The MP in a video shared online by Wode Maya, complained bitterly about the lack of free movement between countries within the continent, particularly in the ECOWAS sub-region.
The former actress and deputy Creative Arts Minister asserted that free movement within the continent and between nations should be made a reality as it was the case in the past before colonialism divided the various nations.
“We have to tell the story of who we are – we can continue blaming colonialists for all we want but they have been gone for so long and we need to wake up and smell the coffee,” Mad. Gomashie said.
“We need to wake up, all these seemingly “hen coop” thing we are doing business with is against ourselves is depressing, truly depressing – I am willing to break a few protocols speaking the way I am,” she was heard saying in the Video.

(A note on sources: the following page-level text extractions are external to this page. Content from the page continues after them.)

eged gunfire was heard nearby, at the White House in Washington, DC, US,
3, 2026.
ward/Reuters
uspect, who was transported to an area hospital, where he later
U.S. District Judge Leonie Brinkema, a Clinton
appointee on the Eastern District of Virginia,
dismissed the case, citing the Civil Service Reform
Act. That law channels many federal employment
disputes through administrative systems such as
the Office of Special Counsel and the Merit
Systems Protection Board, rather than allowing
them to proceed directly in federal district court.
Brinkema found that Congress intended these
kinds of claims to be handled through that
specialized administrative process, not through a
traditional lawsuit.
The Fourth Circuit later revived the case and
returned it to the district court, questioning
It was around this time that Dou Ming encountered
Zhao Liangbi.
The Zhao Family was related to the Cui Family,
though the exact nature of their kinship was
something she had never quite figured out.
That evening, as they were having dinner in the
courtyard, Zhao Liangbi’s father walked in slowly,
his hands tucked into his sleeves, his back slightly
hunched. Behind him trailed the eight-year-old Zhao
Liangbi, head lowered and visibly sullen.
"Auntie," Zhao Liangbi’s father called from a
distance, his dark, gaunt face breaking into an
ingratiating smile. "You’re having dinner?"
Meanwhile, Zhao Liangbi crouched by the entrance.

Wode Maya and the Immigration officials from the Togolese side of the border were said to have got into a scuffle after the popular YouTuber refused to make a CFA 2000 bribe payment, infuriating the officers, who forcefully seized his camera in the process, attracting some Ghanaian officials to his rescue.

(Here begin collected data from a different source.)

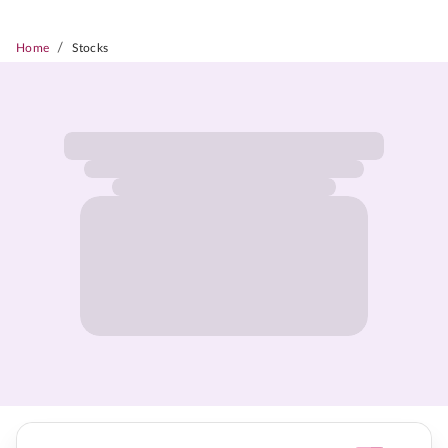
/
Home
Stocks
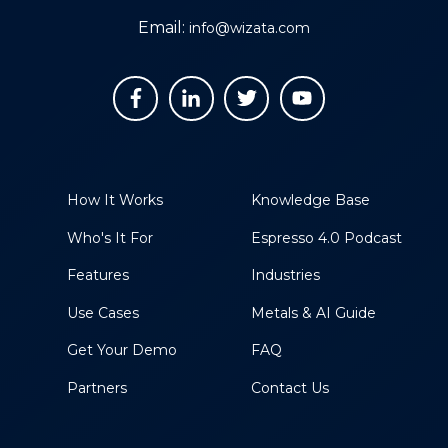
Email:
info@wizata.com
How It Works
Knowledge Base
Who's It For
Espresso 4.0 Podcast
Features
Industries
Use Cases
Metals & AI Guide
Get Your Demo
FAQ
Partners
Contact Us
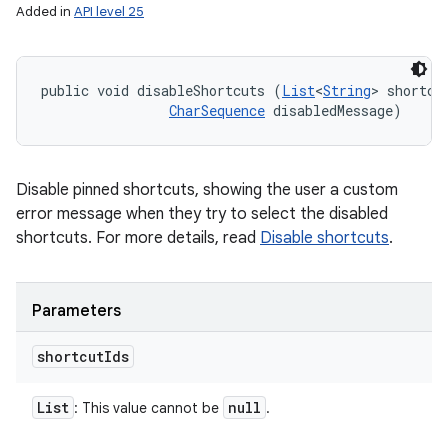
Added in
API level 25
public void disableShortcuts (
List
<
String
> shortcut
CharSequence
 disabledMessage)
Disable pinned shortcuts, showing the user a custom
error message when they try to select the disabled
shortcuts. For more details, read
Disable shortcuts
.
Parameters
shortcut
Ids
List
null
: This value cannot be
.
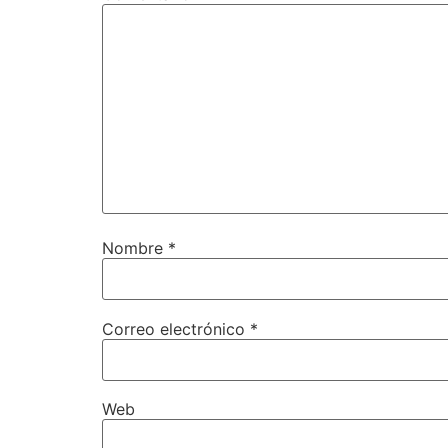
Nombre
*
Correo electrónico
*
Web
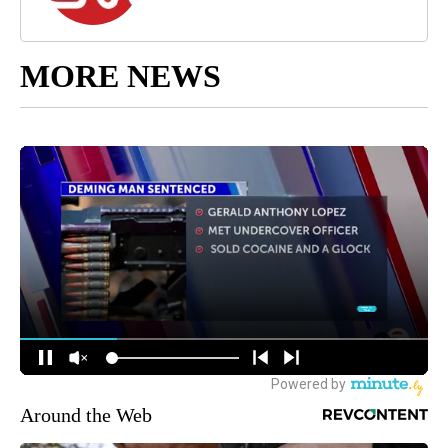
MORE NEWS
Around the Web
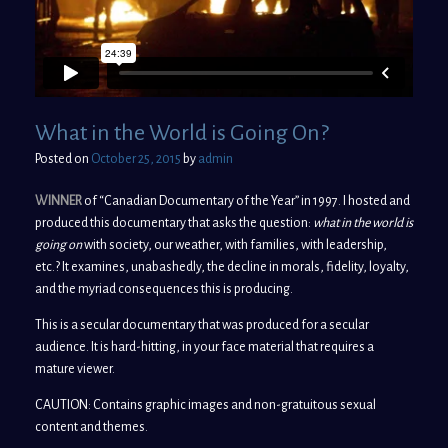
What in the World is Going On?
Posted on
October 25, 2015
by
admin
WINNER
of “Canadian Documentary of the Year” in 1997. I hosted and
produced this documentary that asks the question:
what in the world is
going on
with society, our weather, with families, with leadership,
etc.? It examines, unabashedly, the decline in morals, fidelity, loyalty,
and the myriad consequences this is producing.
This is a secular documentary that was produced for a secular
audience. It is hard-hitting, in your face material that requires a
mature viewer.
CAUTION: Contains graphic images and non-gratuitous sexual
content and themes.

Speaking to the Ghana News Agency on Tuesday, Madam Gomashie said she intended to make a strong case on this happening on the floor of Parliament, when the house reconvenes in February.
“These back and forth between border security officials and persons travelling across our frontiers – I mean not only Ghana and Togo but across West Africa and the rest of the continent, my brother, is becoming something else.

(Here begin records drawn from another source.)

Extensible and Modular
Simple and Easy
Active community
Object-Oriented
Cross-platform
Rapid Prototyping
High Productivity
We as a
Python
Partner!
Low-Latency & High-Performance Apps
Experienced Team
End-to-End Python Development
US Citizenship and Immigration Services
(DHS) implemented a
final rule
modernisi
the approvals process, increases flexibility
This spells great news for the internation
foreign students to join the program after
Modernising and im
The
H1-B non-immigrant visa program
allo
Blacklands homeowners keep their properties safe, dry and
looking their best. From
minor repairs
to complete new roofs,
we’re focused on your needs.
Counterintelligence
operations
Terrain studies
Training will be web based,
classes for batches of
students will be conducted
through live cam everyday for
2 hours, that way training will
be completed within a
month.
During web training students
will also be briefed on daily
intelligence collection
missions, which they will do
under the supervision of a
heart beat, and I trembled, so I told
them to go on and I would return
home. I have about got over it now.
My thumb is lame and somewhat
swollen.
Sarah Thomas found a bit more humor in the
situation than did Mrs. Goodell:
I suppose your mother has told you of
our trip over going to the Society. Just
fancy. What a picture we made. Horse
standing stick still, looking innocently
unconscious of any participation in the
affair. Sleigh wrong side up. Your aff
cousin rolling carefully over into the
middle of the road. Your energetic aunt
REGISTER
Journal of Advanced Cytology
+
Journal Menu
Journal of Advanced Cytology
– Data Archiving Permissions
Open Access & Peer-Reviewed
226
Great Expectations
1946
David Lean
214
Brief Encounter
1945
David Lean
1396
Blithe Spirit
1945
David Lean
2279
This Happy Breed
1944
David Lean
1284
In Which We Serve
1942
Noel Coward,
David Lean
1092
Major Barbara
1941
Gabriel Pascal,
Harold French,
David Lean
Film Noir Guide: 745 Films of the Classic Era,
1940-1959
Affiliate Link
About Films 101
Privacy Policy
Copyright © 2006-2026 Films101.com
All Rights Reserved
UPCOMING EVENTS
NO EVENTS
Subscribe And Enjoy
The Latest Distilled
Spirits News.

I am not from a security background, but I strongly believe this is a security issue that should be taken a second and serious look into by the authorities responsible for these things,” Mad Gomashie, who chairs a four-nation Ewe speaking Committee of member states, said.
“I think as a people with a common identify as Africans, we should find a way to deal with these things – our structures must be made to operate properly, rather than always blaming colonialists for our failures – I think this issue has to be raised on the floor of Parliament, yes these things have to stop,” she added.
The development and previous happenings not only along Ghana’s border with Togo, but elsewhere in the sub-region and the continent, brings into question the commitment of member countries to adhere to the ECOWAS Protocols on Free Movement of Persons, Goods and Services and the promotion of Free Trade and Business among member countries under the Africa Continental Free Trade Area (AfCFTA) regime.
Wode Maya, in a media interaction, said he would continue to persevere for a borderless Africa, where citizens could move from one country to the other without impediments like the Togo experience.
He and his crew were travelling to Benin by road when the unfortunate border altercation ensued sharing some of his worse experience as suffering a slap attempting to enter the Gambia and the demand for $250 before accessing Congo.
Wode Maya pledged to wage a relentless crusade against the menace till continental Heads of State reached a practical agreement on the matter.